=== Anladıklarınızı sınayın ===
1. Boşanma metnindeki "Boşanma oranının yüksek" ifadesinden başlayıp "boşanma ilk sırada." ifadesi de dahil olmak üzere bu ifadeye kadar uzanan bölümü, "dikkat çekicidir" yerine "göze çarpıyor" koyarak yeniden yazın.
2. Boşanma metninde TÜİK verilerine dayanılarak verilen bilgiye göre boşanmalar en sık hangi dönemde yaşanıyor?
3. Boşanma konulu metni son cümlesinden sonra kaldığı yerden sürdürün.

=== Seçilen metin ===
- - - - -

Etrafta kim varsa boşanmış ya da boşansak da kurtulsak tonunda mı?
Kaygılanmayı gerektiren bir durum var mı?
Boşanma oranının yüksek olduğu Amerika’yla kıyasladığımızda gayet temkinli gidiyoruz, ancak artış hızımız yüksek. Eskisiyle kıyasladığımızdaysa yaklaşık beş yıldır iddialı bir boşanma artışından bahsedebiliriz. Büyük kentlerde ve okuryazar gruptaki artış dikkat çekicidir. TÜİK verilerine göre bin evlilikten yaklaşık ikisi boşanmayla sonuçlanıyor, ilk beş yıl boşanmanın en sık olduğu dönem. Çocuksuz boşanma ilk sırada.
Neden daha çok boşanıyoruz, cevap çeşitli.
Mutsuz yaşamakla ilgili tahammülün azalması ve kişinin kendisine biçtiği kıymetin artması, boşanmanın utanılacak halden çıkması, boşanmış ailelerin “sorunlu çocukları” meselesinin tarihe gömülmesi, kadının finansal özgürlüğünün artması, hayatın haz almak/daima mutlu olmak tarikatına takılması, sosyal medya, başka hayatlardan haberdar olma... Bütün bu parçalar boşanmayı kolaylaştırdı. Eski evliliklerde boşanmanın zor oluşu, ilişkinin kendisinden bağımsız bir hikâyeydi. Profesyonel ve kişisel olarak günümüzdeki evliliklerin geçmişte yaşananlara göre daha gerçek olduğunu düşünüyorum. Daha iyi ya da daha kötü değil, daha gerçek... Devam etmeme, kıymetli bir opsiyondur ve bir ilişkinin sahici testi budur. Eskiden başladığı için devam eden ilişkiler vardı. Şimdi başlamış olmak, devam ettirmeyi gerekli kılmıyor. Ve tabii hepimiz daha fazla haz peşindeyiz. Çok fazla uyaranla birlikte yaşıyoruz. Sosyal medya, başka hayatlardan haberdar olma ihtimalimizi artırdı. TV, diziler, filmler... Bunlar bize, yaşadığımızdan başka hayatların olabileceği bilgisini verdi.

- - - - -

=== Verilen satırlar ===
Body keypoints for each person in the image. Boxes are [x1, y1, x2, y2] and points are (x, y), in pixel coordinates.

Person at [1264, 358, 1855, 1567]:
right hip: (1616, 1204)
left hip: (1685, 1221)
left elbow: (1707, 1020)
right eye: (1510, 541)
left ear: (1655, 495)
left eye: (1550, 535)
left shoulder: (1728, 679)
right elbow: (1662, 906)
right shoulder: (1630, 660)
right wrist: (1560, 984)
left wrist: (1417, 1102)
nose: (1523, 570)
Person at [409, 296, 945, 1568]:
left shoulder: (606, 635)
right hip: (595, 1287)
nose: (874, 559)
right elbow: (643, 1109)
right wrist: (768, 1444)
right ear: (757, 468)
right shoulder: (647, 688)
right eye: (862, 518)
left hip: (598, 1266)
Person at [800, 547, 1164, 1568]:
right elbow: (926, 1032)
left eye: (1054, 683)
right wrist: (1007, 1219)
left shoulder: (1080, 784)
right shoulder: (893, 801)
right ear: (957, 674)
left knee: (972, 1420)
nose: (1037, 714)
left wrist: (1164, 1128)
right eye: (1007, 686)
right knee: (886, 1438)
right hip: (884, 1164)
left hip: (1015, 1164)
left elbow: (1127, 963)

- - - - -

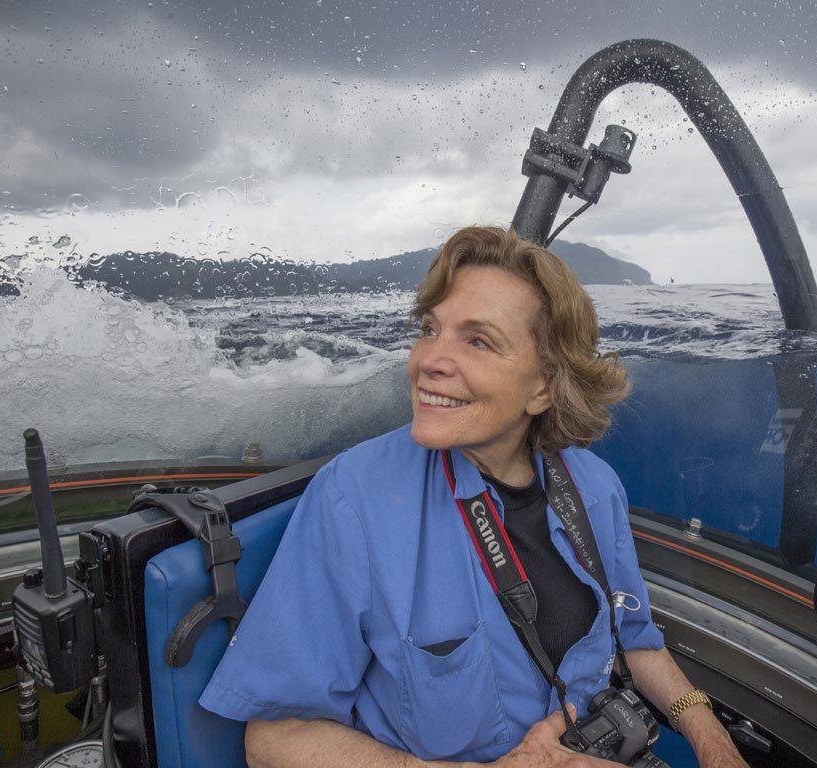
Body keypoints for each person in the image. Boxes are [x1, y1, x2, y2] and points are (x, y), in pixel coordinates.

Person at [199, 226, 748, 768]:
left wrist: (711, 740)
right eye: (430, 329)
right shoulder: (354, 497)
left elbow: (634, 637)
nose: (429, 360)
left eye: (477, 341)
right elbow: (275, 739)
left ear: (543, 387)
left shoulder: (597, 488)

- - - - -

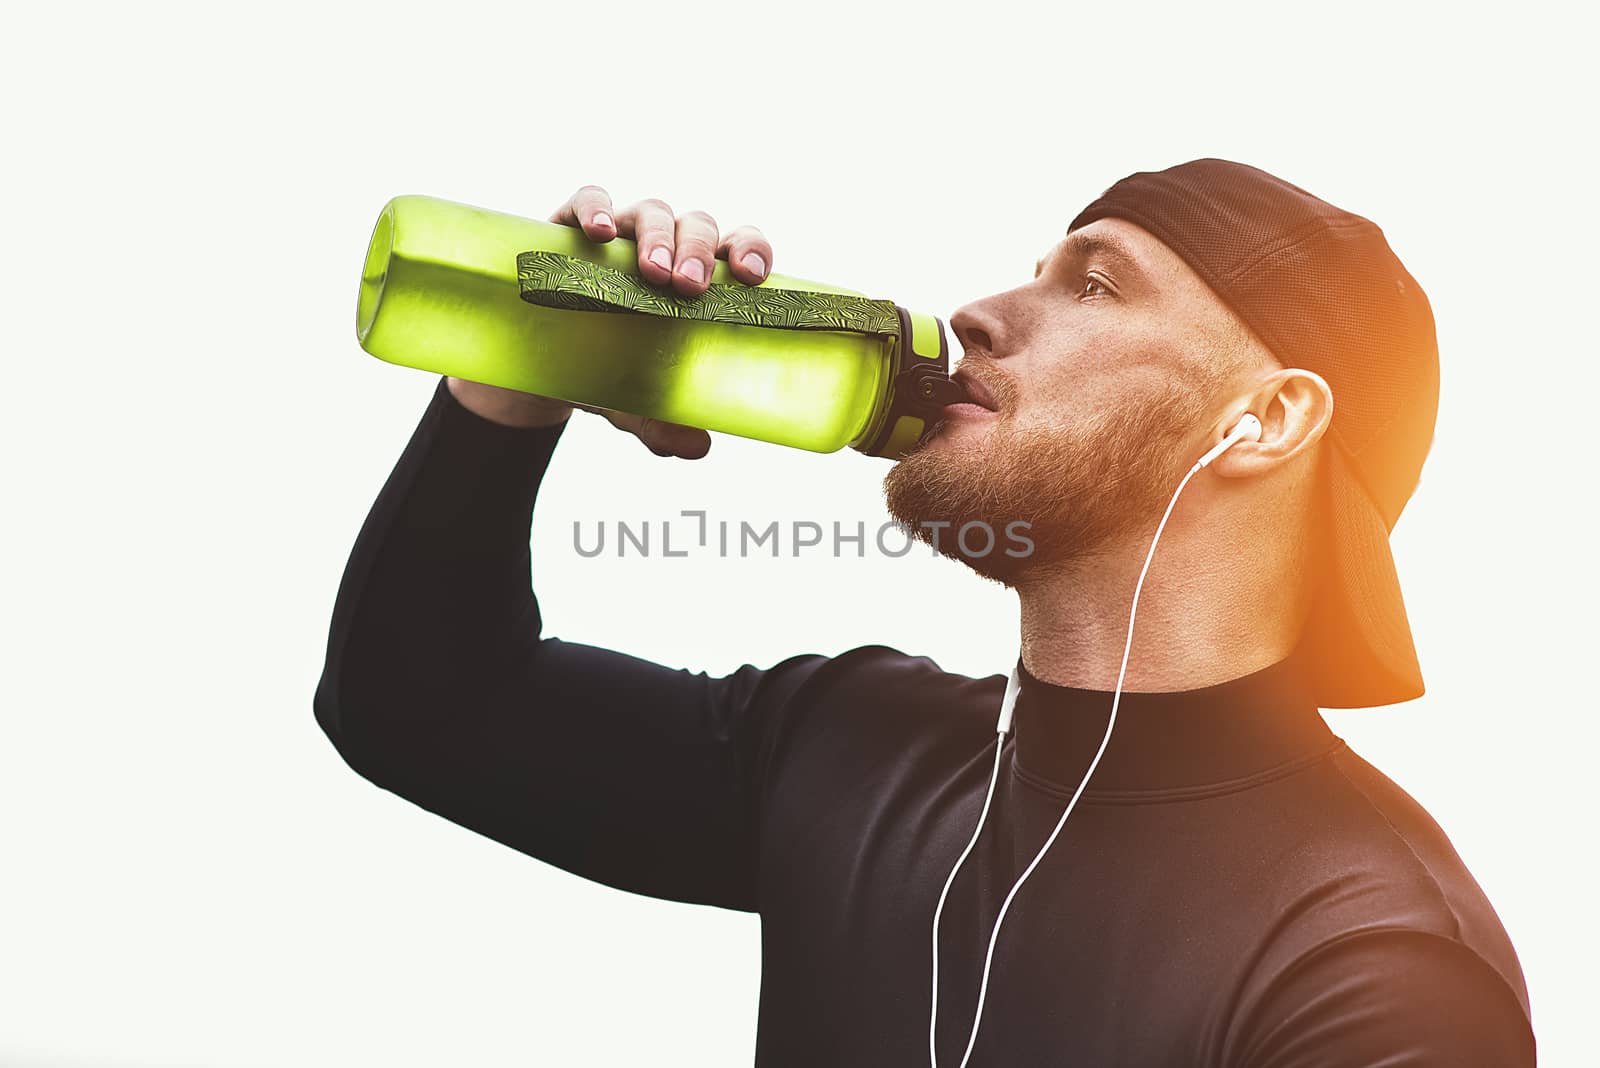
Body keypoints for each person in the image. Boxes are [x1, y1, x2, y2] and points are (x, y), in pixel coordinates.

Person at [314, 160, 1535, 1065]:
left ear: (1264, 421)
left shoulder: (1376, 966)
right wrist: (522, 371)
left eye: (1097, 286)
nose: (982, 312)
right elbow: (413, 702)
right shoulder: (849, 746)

- - - - -

=== Görevlere göre yanıtlar ===
1.
Boşanma oranının yüksek olduğu Amerika’yla kıyasladığımızda gayet temkinli gidiyoruz, ancak artış hızımız yüksek. Eskisiyle kıyasladığımızdaysa yaklaşık beş yıldır iddialı bir boşanma artışından bahsedebiliriz. Büyük kentlerde ve okuryazar gruptaki artış göze çarpıyor. TÜİK verilerine göre bin evlilikten yaklaşık ikisi boşanmayla sonuçlanıyor, ilk beş yıl boşanmanın en sık olduğu dönem. Çocuksuz boşanma ilk sırada.

2. Evliliğin ilk beş yılında.

3.
Boşanmanın katmanları vardır, sınıflandırılır. Duygusal boşanma, finansal boşanma, toplumsal boşanma, yasal boşanma.
Yasal boşanma, bildiğimiz ve boşanma olarak tarif ettiğimiz durumdur ve hukukçuları bağlar. Ne kadar uzlaşılırsa o kadar iyidir.
Toplumsal boşanma, eş dost ahbabın paylaşılması, sosyal mecralarda çift algısının sonlanmasını içerir. Arkadaşlar, gidilen mekânlar sessizce paylaşılır, kimi karının, kimi kocanın yanında saf tutar.
Finansal boşanma zorlu alandır ve hukukun kontrolündedir. İyi niyete, insan evladı olmaya, vicdana ve hakkaniyete ihtiyacı vardır.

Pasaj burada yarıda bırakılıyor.